The district judge concluded that the Career Offender Guideline punished Gibson twice by enhancing both his offense level and his criminal history category. Noting Gibson's good behavior since 1991 as well as what it considered the “double bang” of the career offender provision, the court departed downward on the criminal history axis to Criminal History Category I (instead of VI), and imposed the minimum permissible sentence in this range of 121 months. Gibson was sentenced to 60 additional months for the firearm violation. His total sentence was 181 months, or just over 15 years, rather than the minimum of 270 months, or 22 1/2 years, that would have been scheduled but for the downward departure.
We review de novo the district judge's conclusion that the use of Gibson's prior convictions both to enhance the Career Offender Guideline and to add criminal history points amounted to improper double counting. See United States v. Palmer, 68 F.3d 52, 54 (2d Cir.1995) (“We review a district court's interpretation and application of the Sentencing Guidelines de novo.”). Prior convictions “should be taken into account in any way specifically stated by the Guidelines unless the Guidelines provide to the contrary.” United States v. Blakney, 941 F.2d 114, 117 (2d Cir.1991). Congress, and the Sentencing Commission acting under Congressional authority, are generally free to assign to prior convictions in the sentencing calculus whatever consequences they consider as appropriate. See United States v. Torres-Echavarria, 129 F.3d 692, 699 (2d Cir.1997). We interpret the Guidelines to give effect to the intent of the Sentencing Commission. See United States v. Howard, 998 F.2d 42, 48 (2d Cir.1993); United States v. Patterson, 947 F.2d 635, 637 (2d Cir.1991).

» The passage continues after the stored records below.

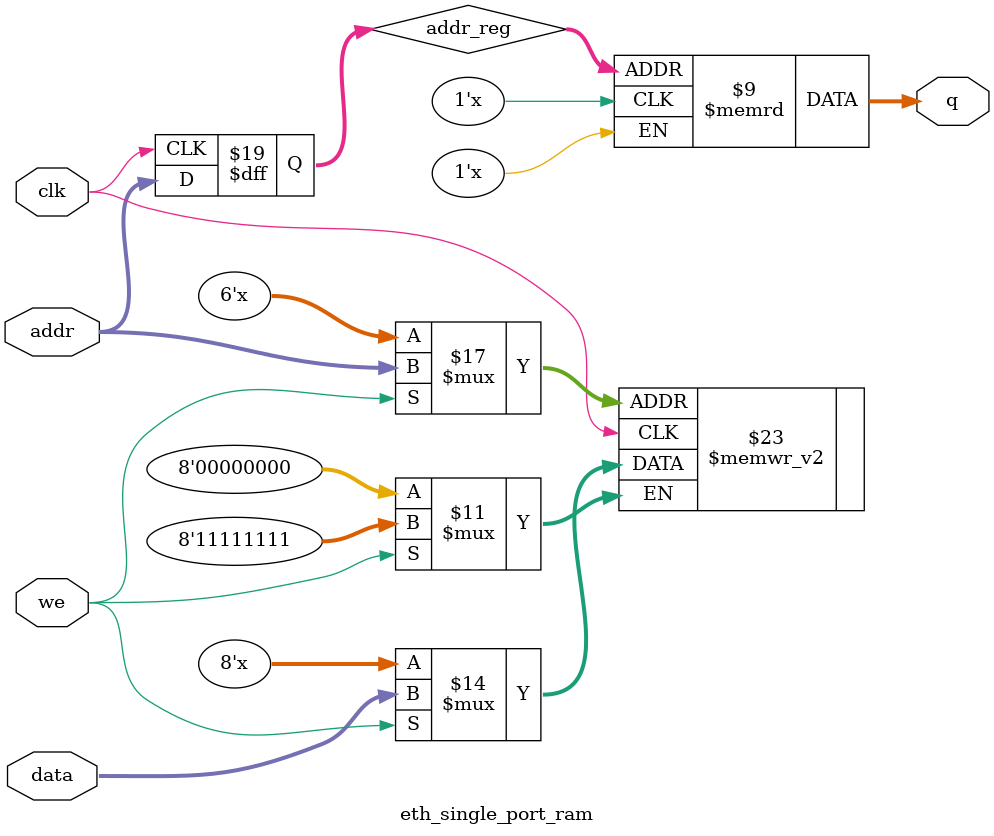
<source format=v>

/****************
*simple_dual_port_ram
*
*****************/

// synthesis translate_off
`timescale 1ns / 1ps
// synthesis translate_on



// Quartus II Verilog Template
// Simple Dual Port RAM with separate read/write addresses and
// single read/write clock

module eth_simple_dual_port_ram #(
	parameter Dw=8, 
	parameter Aw=6
)
(
	data,
	read_addr, 
	write_addr,
	we,
	clk,
	q
);

	input 	[Dw-1	:0] data;
	input 	[Aw-1	:0] read_addr;
	input 	[Aw-1	:0] write_addr;
	input we;
	input clk;
	output reg [Dw-1	:0] q;


	// Declare the RAM variable
	reg [Dw-1:0] ram [2**Aw-1:0];

	always @ (posedge clk)
	begin
		// Write
		if (we)
			ram[write_addr] <= data;

		// Read (if read_addr == write_addr, return OLD data).	To return
		// NEW data, use = (blocking write) rather than <= (non-blocking write)
		// in the write assignment.	 NOTE: NEW data may require extra bypass
		// logic around the RAM.
		q <= ram[read_addr];
	end

endmodule








/*****************************

        single_port_ram


*****************************/

// Quartus II Verilog Template
// Single port RAM with single read/write address 

module eth_single_port_ram #(
    parameter Dw=8,
    parameter Aw=6
)
(
    data,
    addr,
    we,
    clk,
    q
);

    input [(Dw-1):0] data;
    input [(Aw-1):0] addr;
    input we, clk;
    output [(Dw-1):0] q;

    // Declare the RAM variable
    reg [Dw-1:0] ram[2**Aw-1:0];

    // Variable to hold the registered read address
    reg [Aw-1:0] addr_reg;

    always @ (posedge clk)
    begin
        // Write
        if (we)
            ram[addr] <= data;
            addr_reg <= addr;
    end

    // Continuous assignment implies read returns NEW data.
    // This is the natural behavior of the TriMatrix memory
    // blocks in Single Port mode.  
    assign q = ram[addr_reg];

endmodule

</source>
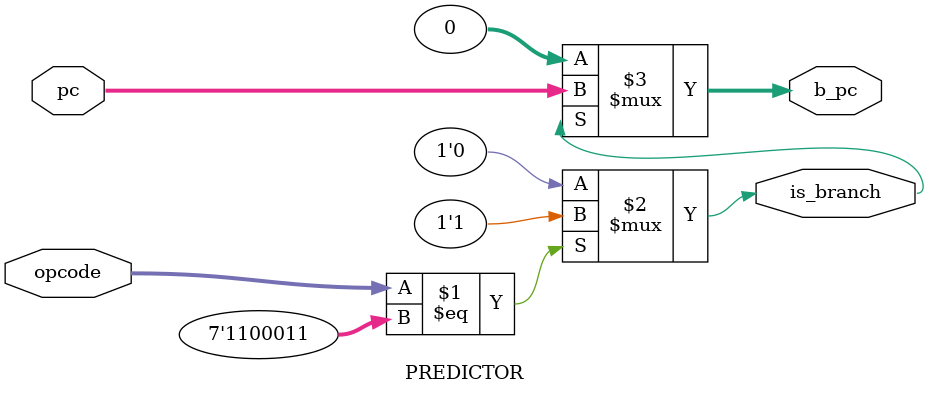
<source format=v>
module PREDICTOR
(   
    input   [6:0]   opcode          ,
    input   [31:0]  pc              ,   // 현재 pc 값
    
    output          is_branch       ,  
    output  [31:0]  b_pc            
);
    
    // Predictor FSM
    
    // Output taken
    assign is_branch = (opcode == 7'b1100011) ? 1'b1 : 1'b0;       // 출력해줌. 이번 명령어는 branch이다!
    assign b_pc = is_branch ? pc : 32'b0;                          // hashing에 맞게 pc를 변형시킴.

endmodule
</source>
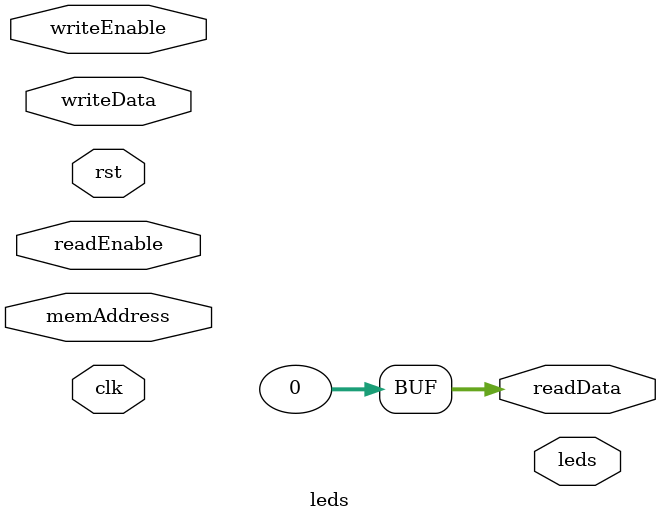
<source format=v>
`timescale 1ns / 1ps

module leds(
    input clk,
    input rst,
    input [31:0] writeData,
    input writeEnable,
    input readEnable,
    input [29:0] memAddress,
    
    output reg  [31:0] readData = 0, // not to be read       
    output reg [15:0] leds
    );
    
    reg [7:0] ledData [3:0];
    
   
endmodule



</source>
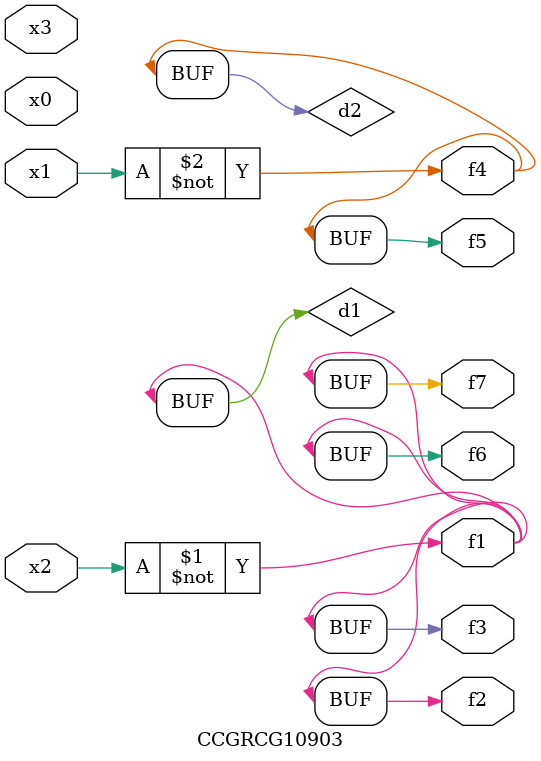
<source format=v>
module CCGRCG10903(
	input x0, x1, x2, x3,
	output f1, f2, f3, f4, f5, f6, f7
);

	wire d1, d2;

	xnor (d1, x2);
	not (d2, x1);
	assign f1 = d1;
	assign f2 = d1;
	assign f3 = d1;
	assign f4 = d2;
	assign f5 = d2;
	assign f6 = d1;
	assign f7 = d1;
endmodule

</source>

Applying these interpretive principles, we hold that the district court mistakenly concluded that U.S.S.G. § 4B1.1 impermissibly double counted Gibson's prior convictions. Section 4B1.1 clearly intends to augment both the offense level and criminal history category of defendants subject to it. After defining a “career offender,” the passage provides that “[a] career offender's criminal history category in every case shall be Category VI”-the maximum-and then catalogues the offense level enhancements proper for career offenders. See U.S.S.G. §§ 4B1.1(A)-(G). There can thus be no doubt that § 4B1.1 is designed to enhance a career offender's sentence under both criteria, and the judge below erred in concluding otherwise.
Although the district court also mentioned Gibson's recent good behavior as a partial reason for the departure, it is clear the court relied primarily on its view of double counting which we have rejected. We accordingly vacate the sentence and remand for resentencing.
For the foregoing reasons, we affirm Gibson's conviction. His sentence is vacated and the case is remanded for resentencing.